Selon une note de service officielle datée du 25 avril 2024, le sous-préfet du district de Mounana assurant l’intérim du préfet de la Lebombi-Leyou informe que «la signature du Chef de service est suspendue à compter de cette date». Tous les actes administratifs liés au Cadastre devront désormais être soumis à la signature du directeur provincial du Haut-Ogooué.

Les motifs de cette suspension radicale sont aussi graves que variés, d’après une source proche du dossier. Le chef de service est soupçonné de falsification de cachets et signatures, d’attributions illégales de parcelles à des étrangers, d’usurpation de titre, d’extorsion et de détournement de fonds publics. Il lui est également reproché la délivrance présumée de faux actes administratifs comme des plans de bornage, ainsi que de multiples abus dans l’exercice de ses fonctions régaliennes.

Cette affaire n’est malheureusement pas un cas isolé au Gabon, où la mafia semble avoir prospéré au sein des services de l’Agence nationale de l’urbanisme, des travaux topographiques et du cadastre (ANUTTC) ces dernières années. Il y a deux ans, le directeur provincial de l’Habitat de l’Estuaire à Ntoum avait déjà été arrêté et traduit en justice pour détournement de fonds à grande échelle.

Jean-François Assouzock Okoue avait en effet été écroué en décembre 2022 pour avoir perçu et détourné depuis avril 2021 des frais faramineux non reversés au Trésor public, allant de 50 000 francs CFA pour les particuliers à 250 000 francs CFA A pour les entreprises.

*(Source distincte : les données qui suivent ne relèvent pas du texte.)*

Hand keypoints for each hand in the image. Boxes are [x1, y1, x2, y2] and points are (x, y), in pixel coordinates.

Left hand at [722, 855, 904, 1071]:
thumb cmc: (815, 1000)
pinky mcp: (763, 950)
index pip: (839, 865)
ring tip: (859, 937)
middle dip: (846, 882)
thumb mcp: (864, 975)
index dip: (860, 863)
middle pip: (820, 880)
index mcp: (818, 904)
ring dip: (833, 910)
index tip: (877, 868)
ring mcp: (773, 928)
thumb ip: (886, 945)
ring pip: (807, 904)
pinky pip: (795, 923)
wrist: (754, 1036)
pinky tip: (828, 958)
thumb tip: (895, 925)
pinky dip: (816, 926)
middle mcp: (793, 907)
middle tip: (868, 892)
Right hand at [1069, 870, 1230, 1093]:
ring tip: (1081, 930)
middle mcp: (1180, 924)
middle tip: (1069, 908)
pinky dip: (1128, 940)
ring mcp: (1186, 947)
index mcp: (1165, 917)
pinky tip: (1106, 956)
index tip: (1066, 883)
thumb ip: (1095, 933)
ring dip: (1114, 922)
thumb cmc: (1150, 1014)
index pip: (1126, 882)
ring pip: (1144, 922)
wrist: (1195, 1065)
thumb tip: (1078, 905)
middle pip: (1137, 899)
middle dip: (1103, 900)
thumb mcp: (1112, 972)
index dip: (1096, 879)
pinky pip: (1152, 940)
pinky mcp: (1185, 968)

Les sommes détournées se chiffraient en «plusieurs millions» de francs CFA, partagées avec des chefs de service sous la prétendue «couverture» de cadres du ministère de l’Habitat.

Ces malversations étaient à l’origine de nombreux litiges fonciers et d’attributions illicites de terrains à Ntoum. Une enquête avait alors été ouverte par la Direction générale des Revenus pour démanteler ces réseaux mafieux bien implantés au sein d’autres directions provinciales du Cadastre.

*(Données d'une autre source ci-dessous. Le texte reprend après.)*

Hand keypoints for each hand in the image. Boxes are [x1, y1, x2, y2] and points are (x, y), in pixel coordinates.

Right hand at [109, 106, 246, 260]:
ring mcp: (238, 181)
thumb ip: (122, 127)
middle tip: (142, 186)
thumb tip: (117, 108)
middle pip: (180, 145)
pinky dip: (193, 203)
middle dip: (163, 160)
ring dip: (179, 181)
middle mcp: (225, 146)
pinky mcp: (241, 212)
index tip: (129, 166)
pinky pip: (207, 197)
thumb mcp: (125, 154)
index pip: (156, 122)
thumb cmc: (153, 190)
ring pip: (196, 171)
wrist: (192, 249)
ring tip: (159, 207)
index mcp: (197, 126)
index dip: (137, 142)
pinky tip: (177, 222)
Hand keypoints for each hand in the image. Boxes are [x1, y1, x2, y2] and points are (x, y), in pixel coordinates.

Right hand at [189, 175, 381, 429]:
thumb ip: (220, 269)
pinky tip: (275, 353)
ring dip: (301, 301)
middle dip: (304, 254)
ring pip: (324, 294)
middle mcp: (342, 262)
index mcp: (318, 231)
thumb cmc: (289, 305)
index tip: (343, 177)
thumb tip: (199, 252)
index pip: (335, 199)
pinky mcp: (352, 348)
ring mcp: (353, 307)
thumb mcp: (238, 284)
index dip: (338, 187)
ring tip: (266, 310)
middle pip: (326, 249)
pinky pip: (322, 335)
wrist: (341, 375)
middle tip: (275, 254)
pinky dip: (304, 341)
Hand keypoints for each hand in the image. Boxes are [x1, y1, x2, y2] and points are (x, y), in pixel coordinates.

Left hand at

L’ampleur de ce fléau de corruption institutionnalisée justifie certainement la décision musclée des autorités de Moanda d’écarter le chef de service local. Il est grand temps que la lumière soit faite sur ces pratiques inacceptables qui gangrènent un service public essentiel et portent un coup dur à l’Etat de droit au Gabon.

 
GR
 

2 Commentaires

  1. DesireNGUEMANZONG dit :

    Le faux et l’usage de faux sont deux délits prévus et sanctionnés en droit pénal.

    Parler de « corruption » dans notre pays est un truisme. Elle n’est pas que localisée. La corruption est généralisée et nationale. Il suffit de lire les études internationales et voir le classement du Gabon. L’infraction des biens mal acquis vise notamment des personnalités gabonaises.

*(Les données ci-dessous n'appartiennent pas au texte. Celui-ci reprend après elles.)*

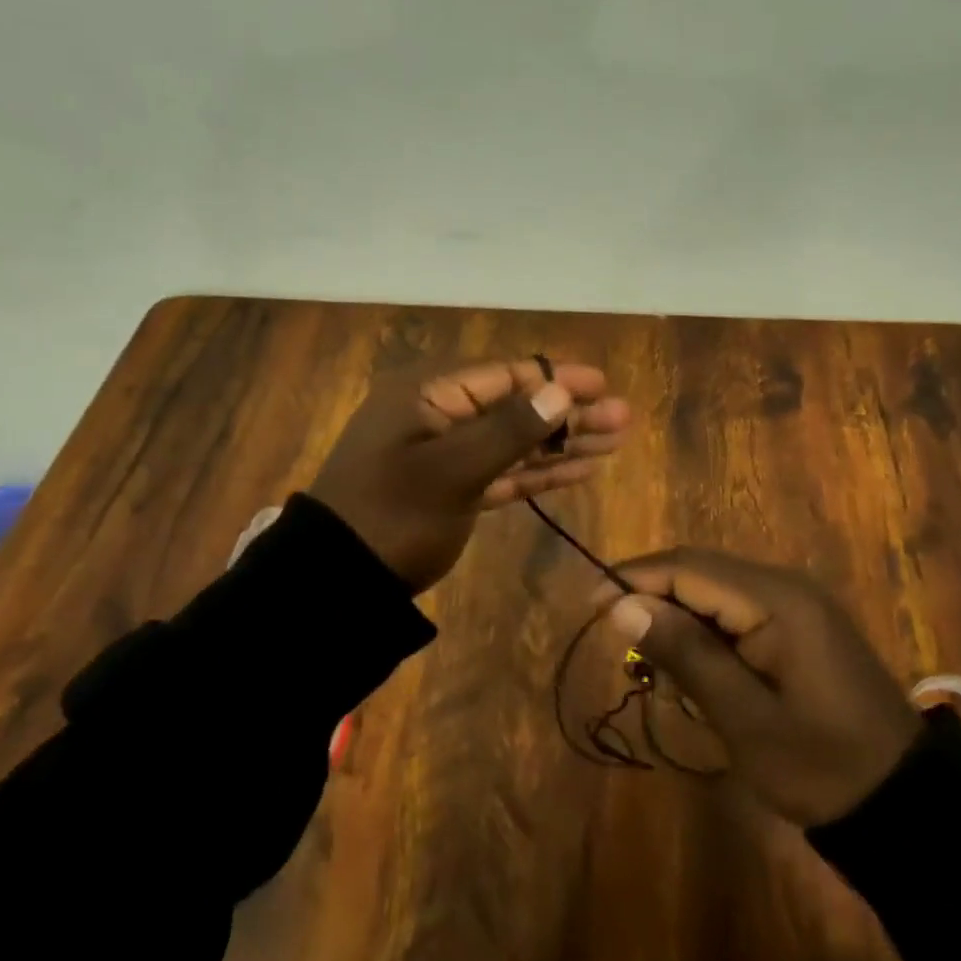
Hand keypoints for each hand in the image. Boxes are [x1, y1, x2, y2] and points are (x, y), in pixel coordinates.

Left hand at [311, 358, 629, 592]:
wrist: (339, 584)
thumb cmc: (393, 516)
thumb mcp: (451, 471)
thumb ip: (508, 430)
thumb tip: (560, 391)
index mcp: (428, 396)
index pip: (504, 376)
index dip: (556, 378)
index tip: (602, 384)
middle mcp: (438, 416)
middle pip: (515, 407)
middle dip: (568, 414)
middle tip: (622, 418)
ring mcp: (444, 455)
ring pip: (513, 441)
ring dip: (561, 443)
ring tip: (614, 442)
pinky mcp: (452, 490)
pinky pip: (502, 472)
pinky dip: (537, 472)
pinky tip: (577, 471)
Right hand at [595, 550, 921, 825]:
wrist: (905, 803)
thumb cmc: (821, 765)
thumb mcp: (744, 717)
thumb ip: (685, 654)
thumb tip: (622, 605)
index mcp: (775, 599)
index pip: (687, 568)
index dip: (634, 579)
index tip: (591, 605)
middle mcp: (784, 585)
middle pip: (699, 571)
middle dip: (652, 596)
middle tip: (619, 640)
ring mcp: (796, 602)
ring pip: (715, 589)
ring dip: (678, 615)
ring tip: (655, 664)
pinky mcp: (800, 624)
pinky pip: (737, 608)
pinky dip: (706, 631)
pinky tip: (697, 669)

    S’agissant du domaine foncier, la fraude va même jusqu’à établir des « titres fonciers » délivrés par Saulneron-Mapangou. Alors que le Décret d’ABO l’abrogeait en 2012. Des enquêtes devraient être faites dans ce sens.

  2. DesireNGUEMANZONG dit :

    Suite…

    Et quand des juges du Tribunal administratif (compétent pour juger les litiges fonciers) ne savent pas faire la différence entre un « permis d’occuper » et un « titre foncier » à proprement parlé, alors on peut en conclure qu’ils (elles) sont : soit incompétent.es, soit corrompu.es. Il vaut mieux remplir son frigo en étant injuste que de mourir de faim en restant juste et libre.

    Lorsque la justice ne fonctionne pas, alors le cercueil de la démocratie est au bord du caveau. Prêt pour son enterrement.